Some eczema sufferers report that some foods make their eczema worse and cut out certain foods from their diet – for example, dairy foods. Don’t make dietary changes to your child without talking to your GP first. Cutting out important foods such as milk, dairy products, wheat or eggs should be recommended by a medical professional and supervised.
Cut out refined sugar. There’s no benefit to eating refined sugar, and it can often cause eczema to flare up.
Some eczema sufferers report that their eczema improves if they swim fairly frequently at the public pool. The suggestion is that the chlorine in the water kills bacteria on the skin surface of some eczema sufferers. However, other people report it makes their eczema worse. This is because there are different types of eczema – some respond well to chlorine and others respond badly. If you do take your child to the public pool to swim, try to notice how their eczema is affected. If it improves, mention this to your child’s doctor, and keep going swimming. If it is exacerbated, stop swimming – or at least wash really thoroughly afterwards – and also mention to the doctor.

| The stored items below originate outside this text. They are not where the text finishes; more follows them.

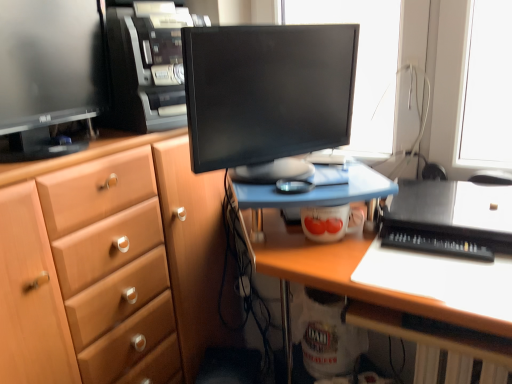
Question: Does black plastic computer tower at upper center have a lesser height compared to black glossy monitor at center, the second computer monitor from the left?

Choices:
 (A) no
 (B) yes

Answer: (B)

Question: From a real-world perspective, is black plastic computer tower at upper center positioned under black glossy monitor at center, which is the first computer monitor in right-to-left order, based on gravity?

Choices:
 (A) yes
 (B) no

Answer: (B)

Question: Could black glossy monitor at center, the second computer monitor from the left, be considered to be inside black plastic computer tower at upper center?

Choices:
 (A) yes
 (B) no

Answer: (B)

Question: Considering the relative sizes of black plastic computer tower at upper center and black glossy monitor at center, the second computer monitor from the left, in the image provided, is black plastic computer tower at upper center thinner than black glossy monitor at center, the second computer monitor from the left,?

Choices:
 (A) yes
 (B) no

Answer: (B)

Question: Is black plastic computer tower at upper center positioned before black glossy monitor at center, which is the first computer monitor in right-to-left order?

Choices:
 (A) yes
 (B) no

Answer: (B)

Question: Considering the relative sizes of black plastic computer tower at upper center and black glossy monitor at center, which is the first computer monitor in right-to-left order, in the image provided, is black plastic computer tower at upper center bigger than black glossy monitor at center, which is the first computer monitor in right-to-left order,?

Choices:
 (A) yes
 (B) no

Answer: (B)

Question: Considering the relative sizes of matte black monitor at left, the 2th computer monitor from the right, and black glossy monitor at center, which is the first computer monitor in right-to-left order, in the image provided, is matte black monitor at left, the 2th computer monitor from the right, bigger than black glossy monitor at center, which is the first computer monitor in right-to-left order,?

Choices:
 (A) no
 (B) yes

Answer: (A)

Question: Is matte black monitor at left, the 2th computer monitor from the right, not within black glossy monitor at center, the second computer monitor from the left?

Choices:
 (A) yes
 (B) no

Answer: (A)

Question: Is matte black monitor at left, which is the first computer monitor from left to right, in contact with black glossy monitor at center, which is the first computer monitor in right-to-left order?

Choices:
 (A) no
 (B) yes

Answer: (A)

Question: Is black glossy monitor at center, which is the first computer monitor in right-to-left order, completely or partially inside matte black monitor at left, which is the first computer monitor from left to right?

Choices:
 (A) no
 (B) yes

Answer: (A)

Question: Can you confirm if matte black monitor at left, the 2th computer monitor from the right, is positioned to the right of black glossy monitor at center, the second computer monitor from the left?

Choices:
 (A) yes
 (B) no

Answer: (B)

Question: Is matte black monitor at left, which is the first computer monitor from left to right, further to the viewer compared to black glossy monitor at center, which is the first computer monitor in right-to-left order?

Choices:
 (A) yes
 (B) no

Answer: (B)

Question: Does black plastic computer tower at upper center have a larger size compared to matte black monitor at left, the 2th computer monitor from the right?

Choices:
 (A) no
 (B) yes

Answer: (A)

A lot of research suggests that eczema might be tied up with allergies and asthma. Probiotics can help with all these conditions – so try these with your child to see if they help. They may take a while to show an improvement so be patient.

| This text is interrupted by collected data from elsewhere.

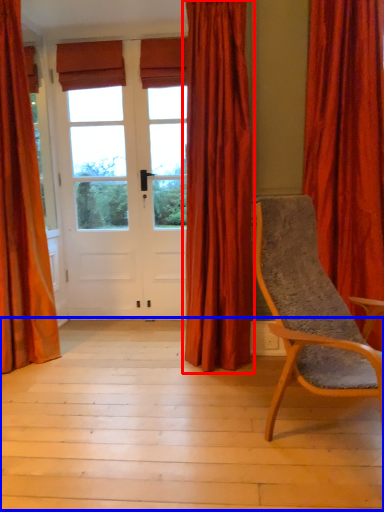
Question: Which object appears closest to the camera in this image, curtain (highlighted by a red box) or porch (highlighted by a blue box)?

Choices:
 (A) curtain
 (B) porch

Answer: (B)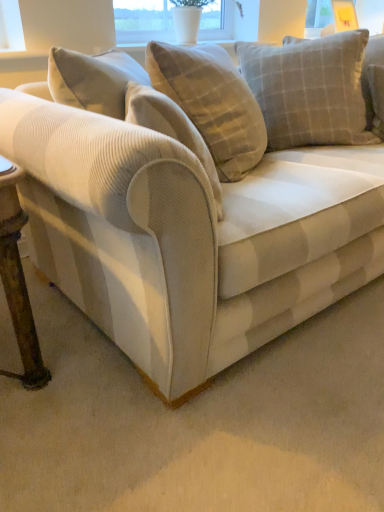
Question: In terms of size, does velvet beige couch at center appear bigger or smaller than light gray checkered cushion at upper right?

Choices:
 (A) small
 (B) big

Answer: (B)

Question: Do you think velvet beige couch at center is within light gray checkered cushion at upper right, or outside of it?

Choices:
 (A) inside
 (B) outside

Answer: (B)

Question: Based on their relative distances, which object is farther from the velvet beige couch at center?

Choices:
 (A) transparent glass window screen at upper center
 (B) light gray checkered cushion at upper right

Answer: (A)

Question: Estimate the real-world distances between objects in this image. Which object is farther from the transparent glass window screen at upper center?

Choices:
 (A) light gray checkered cushion at upper right
 (B) velvet beige couch at center

Answer: (B)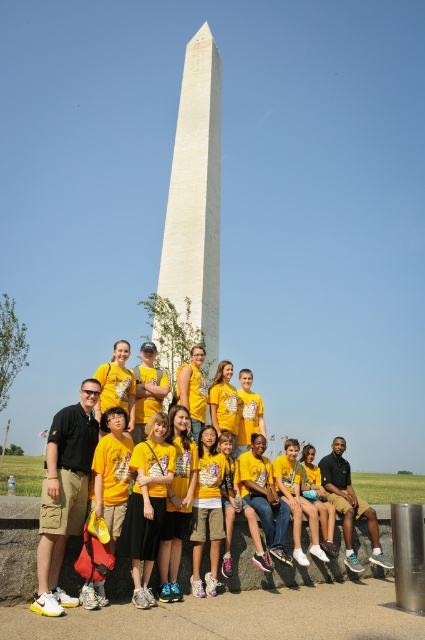
Can you confirm if yellow cotton shirt at center is taller than white marble obelisk at center?

No.

Find the location of a particular element. This screenshot has width=425, height=640. yellow cotton shirt at center is located at coordinates (98, 492).

Where is `yellow cotton shirt at center`? The height and width of the screenshot is (640, 425). yellow cotton shirt at center is located at coordinates (98, 492).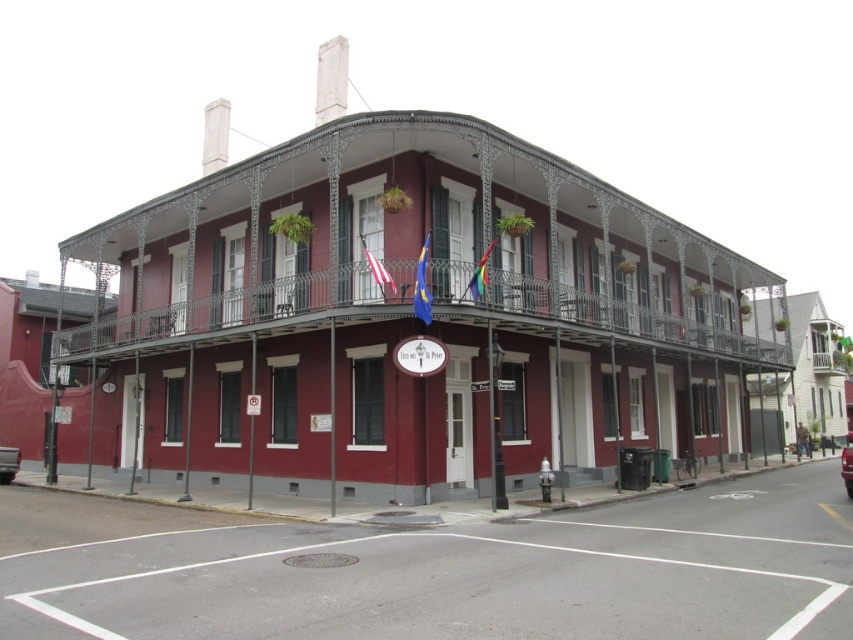
You are a visitor standing in front of the two flags displayed on the building. Which flag has a smaller width between the blue fabric flag at center and the white fabric flag at center?

The blue fabric flag at center has a lesser width compared to the white fabric flag at center.

You are standing in front of the two story building and see the blue fabric flag at center and the metallic silver truck at lower left. Which object is higher up from the ground?

The blue fabric flag at center is located above the metallic silver truck at lower left, so it is higher up from the ground.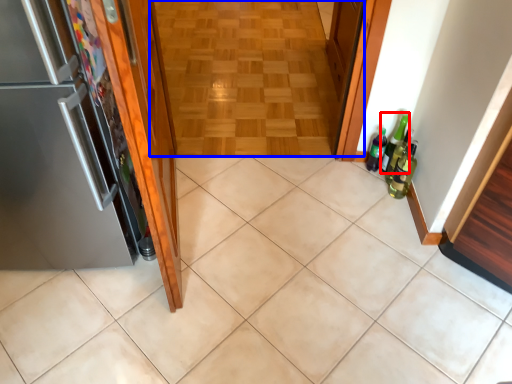
Question: Among these objects, which one is nearest to the camera, beer bottle (highlighted by a red box) or corridor (highlighted by a blue box)?

Choices:
 (A) beer bottle
 (B) corridor

Answer: (A)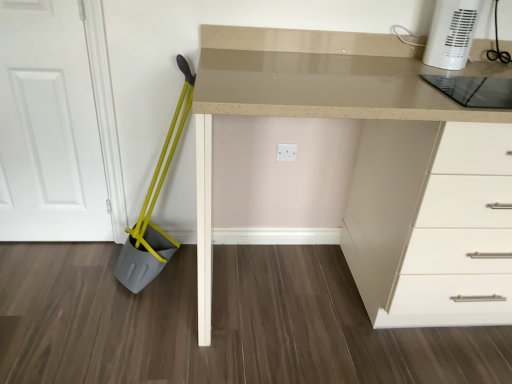
Find the location of `vacant space in matte beige desk at center (from a real-world perspective)`. vacant space in matte beige desk at center (from a real-world perspective) is located at coordinates coord(324,293).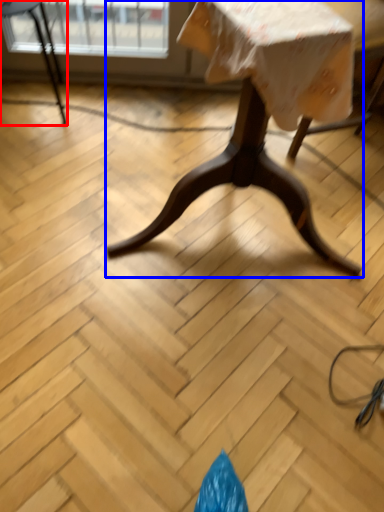
Question: Which of the following is the farthest to the observer, chair (highlighted by a red box) or table (highlighted by a blue box)?

Choices:
 (A) chair
 (B) table

Answer: (A)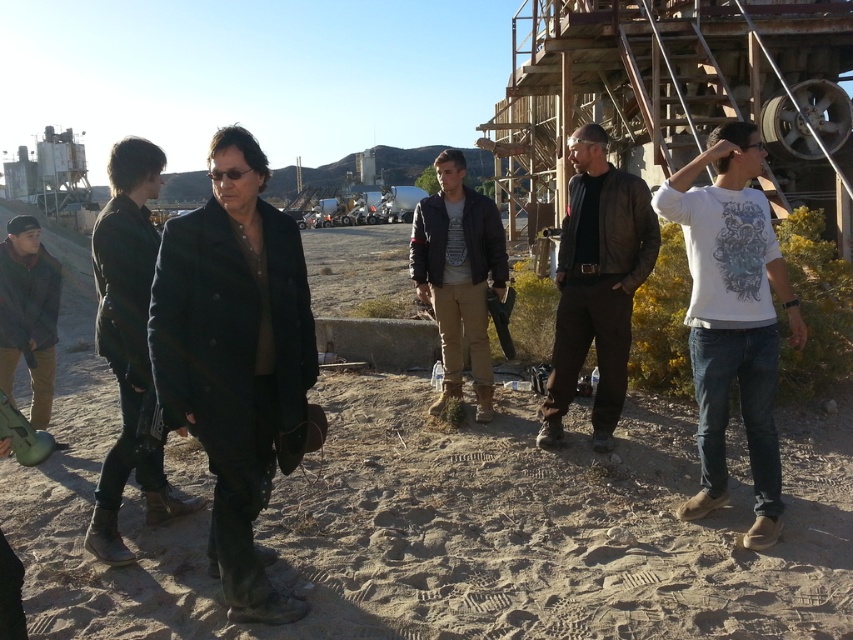
Question: Which point is closer to the camera?

Choices:
 (A) brown leather jacket at center
 (B) dirt field at center
 (C) dark brown leather jacket at lower left
 (D) leather jacket at center

Answer: (B)

Question: Does leather jacket at center appear over dark brown leather jacket at lower left?

Choices:
 (A) no
 (B) yes

Answer: (B)

Question: Among these points, which one is nearest to the camera?

Choices:
 (A) (764, 296)
 (B) (33, 240)

Answer: (A)

Question: Can you confirm if white cotton t-shirt at right is thinner than brown leather jacket at center?

Choices:
 (A) yes
 (B) no

Answer: (B)

Question: Which object is the closest to the white cotton t-shirt at right?

Choices:
 (A) leather jacket at center
 (B) dark denim jacket at center

Answer: (A)

Question: Can you confirm if white cotton t-shirt at right is thinner than dark brown leather jacket at lower left?

Choices:
 (A) yes
 (B) no

Answer: (B)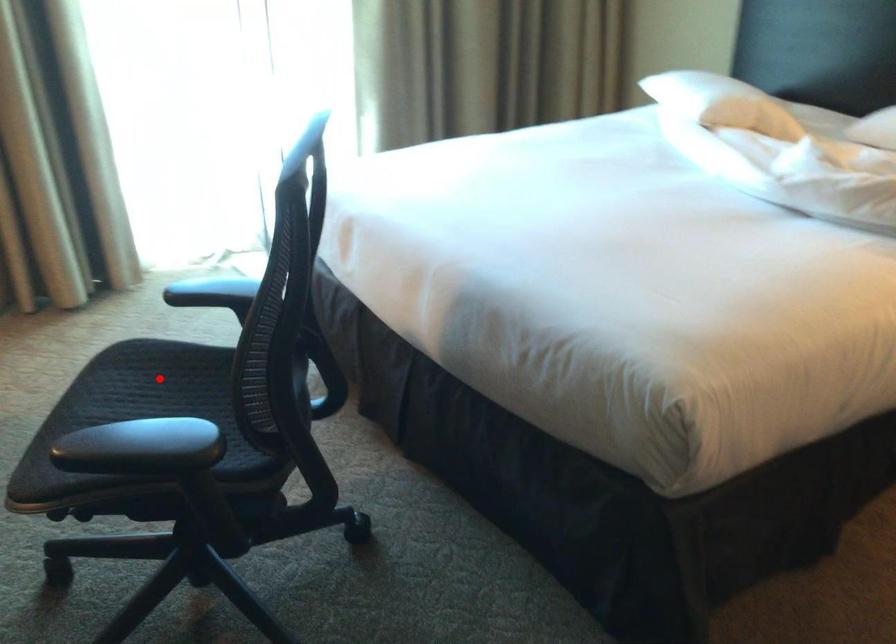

Gut flora is a new and interesting area of research surrounding eczema, allergies, and asthma. Scientists believe there is a correlation between low gut flora and the incidence of allergies, asthma, and eczema. Ways to increase gut flora might include letting your kids play outside and get dirty. Antibiotics can also wipe out gut flora so try not to request these from your doctor unless necessary.
References and further reading
Negar Foolad, BA; Elizabeth A. Brezinski, BA; Elizabeth P. Chase, MD; April W. Armstrong, MD, MPH (2013) Effect of Nutrient Supplementation on Atopic Dermatitis in Children; A Systematic Review of Probiotics, Prebiotics, Formula, and Fatty Acids. JAMA Dermatol. 2013;149(3):350-355. doi:10.1001/jamadermatol.2013.1495.